Poco tempo dopo è nata così la via Max Marazza, dedicata alla memoria di Massimo Marazzini, un istruttore che ha dato tantissimo alla scuola e con una passione incredibile per la montagna. Questa volta la linea scelta ci ha visti salire sulla parete esposta a sud-est, meno compatta ed un po' più disturbata dalla vegetazione, ma sempre interessante. L’obiettivo è stato quello di raggiungere un bel diedro sotto la cima, visibile solo mentre si scende dalla Torre.
In questo caso la linea è stata meno diretta, in modo da evitare una grande zona di prati ripidi. Usando solo friend e chiodi per proteggerci, e fix alle soste, siamo arrivati al diedro finale, breve ma intenso, che ci ha visti progredire in parte in arrampicata artificiale per superare un tratto strapiombante. Per la terza volta la vetta era stata raggiunta, Claudio, Max ed io ne eravamo gli apritori. Rimaneva la parte centrale della parete sud da salire, quella più diretta e compatta.
Tornati dalle vacanze, un po' più rilassati, Alessandro si è unito a Max e me per andare a tentare questa (forse) ultima linea. È stata la prima volta per Ale alla Torre del 50°, mi ha fatto particolarmente piacere che ci fosse e, vista la sua determinazione, io e Max lo abbiamo invitato ad iniziare le danze.
Come previsto, l’arrampicata in questa zona di parete si è dimostrata subito più ostica e verticale, anche se decisamente bella. Non sempre i friend possono essere usati, ma le fessurine sono adatte ai chiodi. Anche io ho avuto modo di salire un bel diedro mettendo buoni chiodi, e Max ha avuto l’onore di chiudere la via, arrivando in cima. Fino ad ora, la Via degli Istruttori è la più dura aperta sulla Torre, molto alpinistica, abbastanza severa.

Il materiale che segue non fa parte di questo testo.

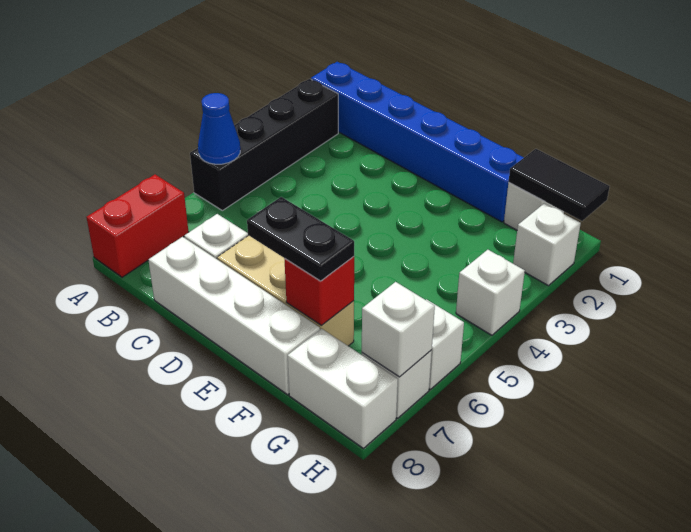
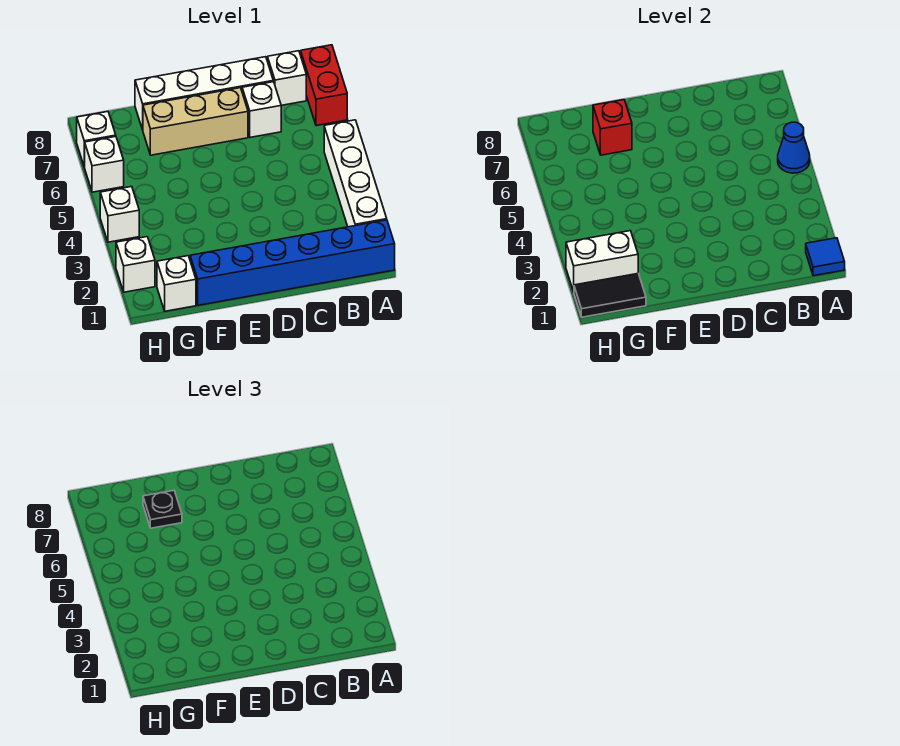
none -> blue 1x1 tile [806,238,845,276]
black 1x4 brick [190,79,338,211] -> white 1x4 brick [324,120,387,227]
black 1x2 plate [247,197,354,281] -> black 1x1 plate [143,490,182,528]
white 1x2 brick [288,329,398,448] -> white 1x2 brick moved to [566,231,638,292]
white 1x1 brick [362,282,435,377] -> white 1x1 brick moved to [267,51,306,105]

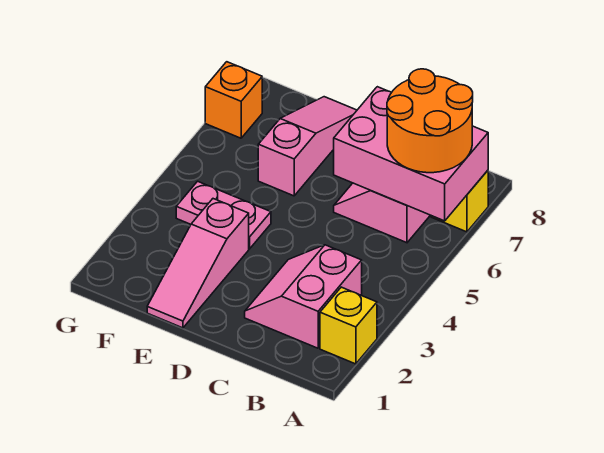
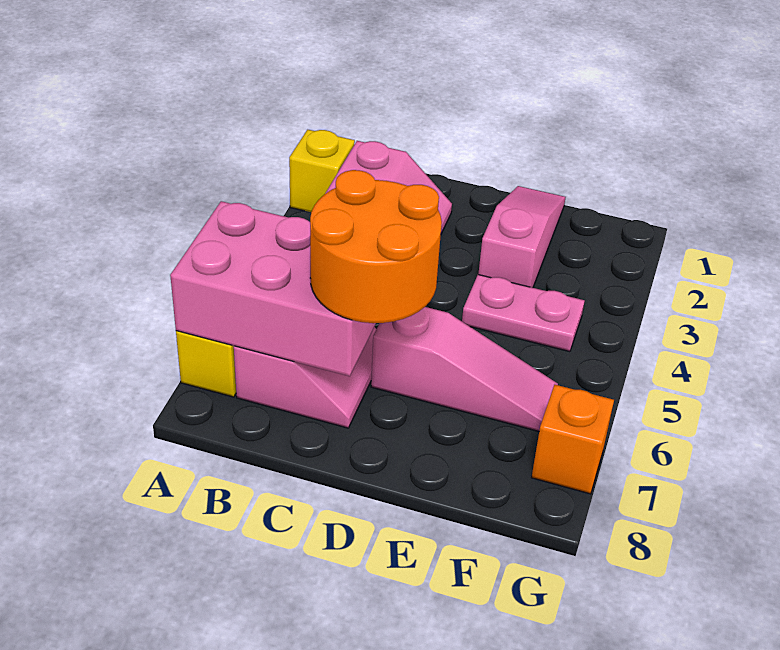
orange 2x2 round brick [387,69,473,173] -> orange 2x2 round brick moved to [310,170,442,323]
pink 1x3 slope [258,97,357,196] -> pink 1x3 slope turned to [371,307,558,431]

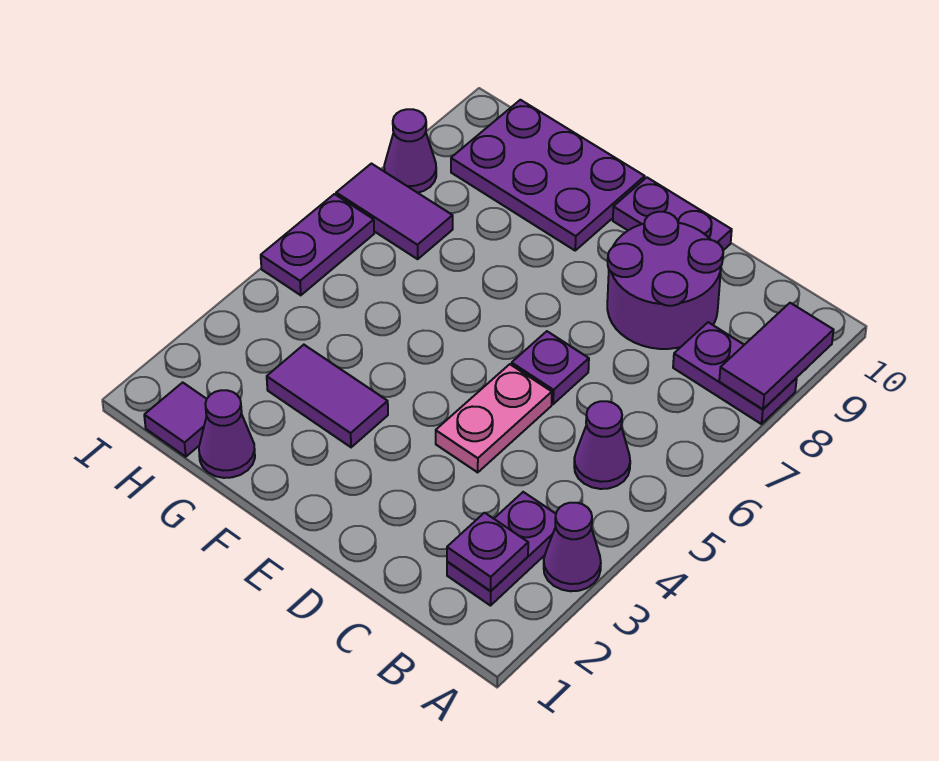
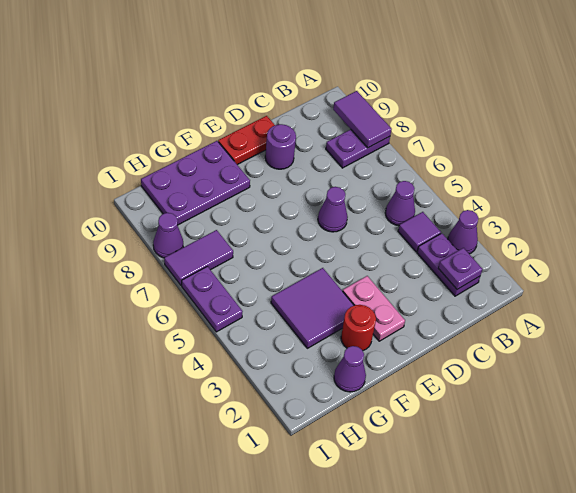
purple 2x2 round brick [607,212,723,349] -> purple 1x1 round brick [265,124,296,169]
pink 1x2 plate [436,364,552,472] -> pink 1x2 plate moved to [343,276,405,341]
purple 1x1 plate [512,331,589,404] -> purple 1x1 cone [318,187,348,232]
purple 1x2 plate [613,178,732,250] -> red 1x2 plate [218,116,275,165]
none -> red 1x1 round brick [341,305,376,351]
purple 1x2 tile [267,345,388,447] -> purple 2x2 tile [271,268,354,348]
purple 1x1 tile [144,382,207,457] -> purple 1x1 tile moved to [398,212,441,252]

L’idea iniziale era quella di mettere dei fix nei tratti più impegnativi e non proteggibili a friend, ma Ale è salito convinto ed ha evitato di usare il trapano, salvo che per le solite soste. Così anche questa via è nata a chiodi e friend, ed ora mi fa molto piacere che le quattro vie aperte abbiano come denominatore comune la tradizione alpinistica.
In seguito, Max si è dato un gran da fare per pulire un po' le vie, rendendole più appetibili e sicure, ma senza alterare lo spirito di avventura. Sono particolarmente orgoglioso del risultato, in primis perché alle aperture, in diverse giornate, hanno partecipato quasi tutti i componenti del nostro gruppo New Rocks, e poi perché, nonostante la brevità delle sue vie, secondo me la Torre del 50° è un piccolo gioiello di arrampicata tradizionale.

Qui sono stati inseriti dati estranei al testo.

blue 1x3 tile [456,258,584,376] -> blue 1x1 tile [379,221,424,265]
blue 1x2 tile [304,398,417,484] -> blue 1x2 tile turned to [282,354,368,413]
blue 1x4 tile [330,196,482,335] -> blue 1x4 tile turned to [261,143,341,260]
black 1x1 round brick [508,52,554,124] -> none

Mi piace pensare che, in qualche modo, questa Torre ricorderà la cinquantesima ricorrenza della nostra Scuola, e la provata esperienza sul campo dei suoi alpinisti. Ora non rimane che pensare ad altri obiettivi.

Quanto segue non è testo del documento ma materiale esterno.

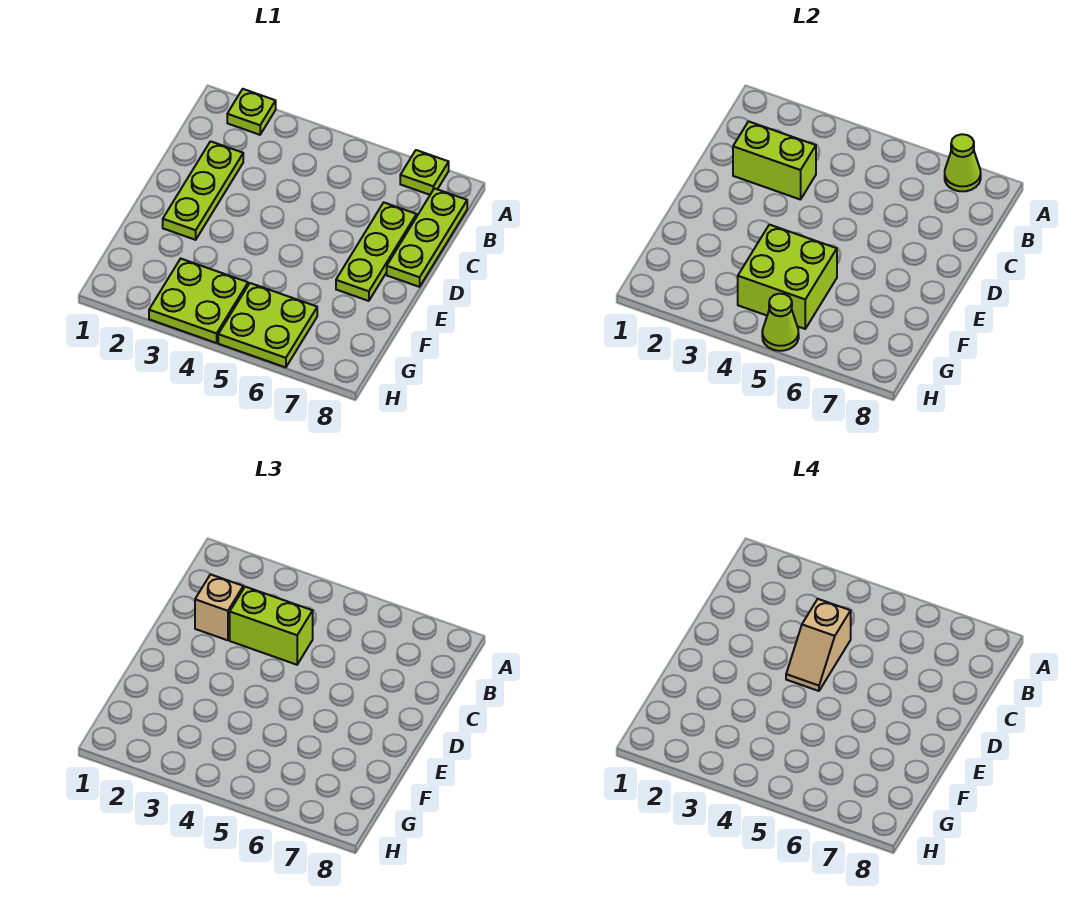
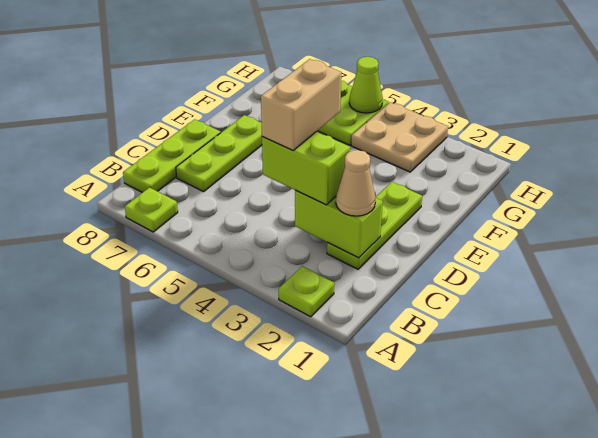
lime 1x1 cone [945,134,981,191] -> none
tan 1x1 brick [195,574,243,640] -> tan 1x1 cone [336,150,376,216]
tan 1x2 slope [786,599,851,691] -> tan 1x2 brick [261,59,341,150]
lime 2x2 brick [738,225,837,329] -> none
lime 2x2 plate [149,259,248,343] -> tan 2x2 plate [351,102,448,172]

"Quando arrivi in cima continua a salire…"
- Walter Polidori, Rescaldina
(*) gruppo che ha come principale obiettivo l’apertura di nuove vie, con l’intento di trasmettere questa passione e l’esperienza accumulata. Questo gruppo punta all’alpinismo più creativo, quello dell’individuazione di nuove pareti, nuovi itinerari, in poche parole all’esplorazione.
Attualmente i componenti del gruppo sono: Claudio “Boldo” Boldorini, Alessandro Ceriani, Pietro “Cerio” Ceriani, Max Garavaglia (attuale Direttore della Scuola), Walter “Pres” Polidori, Said Taghipour e Francesco Turri.